I asked the question and the answer came; the beauty of asking questions and listening for the answers. I also didn't have to push or squeeze my eyebrows together to achieve it! It emerged like a feather cascading down from an endless blue sky. (Where it came from I don't know but I do know that there are plenty more feathers up there... Or maybe even whole birds flying around!)

Tuesday, January 22, 2013

Perfect Enough

So I started drawing again the other day. I was on total rest with a viral infection in my lungs and looking for something low impact and creative to keep me going.

A revelation struck me; I haven't sketched for enjoyment for years. I left art college in 2005 and I had no desire to pick up a paint brush or sketching pencil since then. (And I probably had no desire to do so in the final few moths there either.) 

What really struck me was this; that the very place I went to in order to invest in my art drained  from me every bit of joy I had for art. 

The whys are "whatever"s now. What is interesting now is the sense of pressure I feel when I draw. Gone are the carefree days of drawing for hours as a child just because I liked it. It has to have a purpose and to be successful. The race for perfection and "The Fear" arises again. It doesn't have to be perfect - and if it was perfect it would be awful!  

In art college there was a woman there who worked as the caretaker of the building. Someone was going on about getting a project perfect and she responded "That's the problem with you lot (students). You always want it to be perfect. If you just got into the mindset of "perfect enough" you would be a lot happier!" So here is my challenge. Is to find things "perfect enough". To stop pushing and just enjoy - otherwise whats the point!  

Friday, January 4, 2013

"The Child" Mask


"The Child" 

Character Half Mask

Finished - Titanium Buff Base


Clay Mould
The Child was inspired by a set of masks in the Actor's Space. These were a family of masks designed for a theatre performance. I worked with the baby and I wished to explore the possibility of creating a mask which might go somewhere towards a pre-teen age group. 

I started with the basic plaster of Paris mould of my face which I had made the winter before.
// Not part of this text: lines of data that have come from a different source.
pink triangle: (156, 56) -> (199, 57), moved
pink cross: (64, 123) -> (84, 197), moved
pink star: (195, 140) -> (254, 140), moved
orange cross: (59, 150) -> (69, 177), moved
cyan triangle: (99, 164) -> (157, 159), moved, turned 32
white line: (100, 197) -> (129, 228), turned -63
To this I added quite a thick layer of clay. I covered in the eyes as an experiment as I had not worked that way before. This would mean I would cut the eyes once it had dried. 

I used a picture of my niece and my own face as a primary resource for the structure. I was also inspired by a monologue I had written the year before. It is written from the perspective of an eight year old boy. 

Paper Layer
Discoveries

It was difficult to cut the eyes afterwards. It was quite uncomfortable to wear and needed a lot of foam to make it comfortable. Next time I will experiment with building the mask around the eyes in the design and so leaving space in the eye sockets for the eyes. 
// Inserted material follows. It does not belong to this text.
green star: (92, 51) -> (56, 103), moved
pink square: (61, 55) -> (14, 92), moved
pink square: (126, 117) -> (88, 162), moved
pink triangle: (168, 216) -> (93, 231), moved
The thick layer of clay produces a mask which is far too high and so again is uncomfortable for this reason. I will experiment with a thinner layer of clay all over next time. 

The painting is a joy. I went through "the fear" with this mask. "The Fear" strikes at the beginning of every creative project for me. With  mask-making it begins again with the painting stage. 
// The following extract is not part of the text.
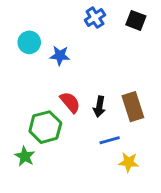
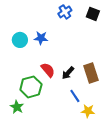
cyan circle: (29, 42) -> (20, 40), moved
black arrow: (99, 107) -> (68, 73), turned 32
blue line: (110, 140) -> (75, 96), turned 72

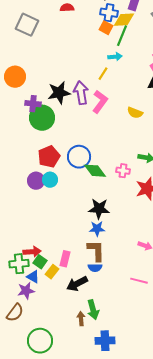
The fear seems to subside a little once I start to get a decent amount of paint on to it.  Again the use of finger blending on the masks produces the best effect in my books. Maybe it is the effect of human touch on an inanimate object that breaths more life into it. Or maybe it is the slow methodical obsessiveness that appeals to me. 

I decided to paint on the eyebrows so this was a new challenge for me. Again the fear surfaced somewhat here too but I continued on. I referred to the picture of my niece as support here. Her soft childlike eyebrows are very different from mine so it really helped to take inspiration from nature.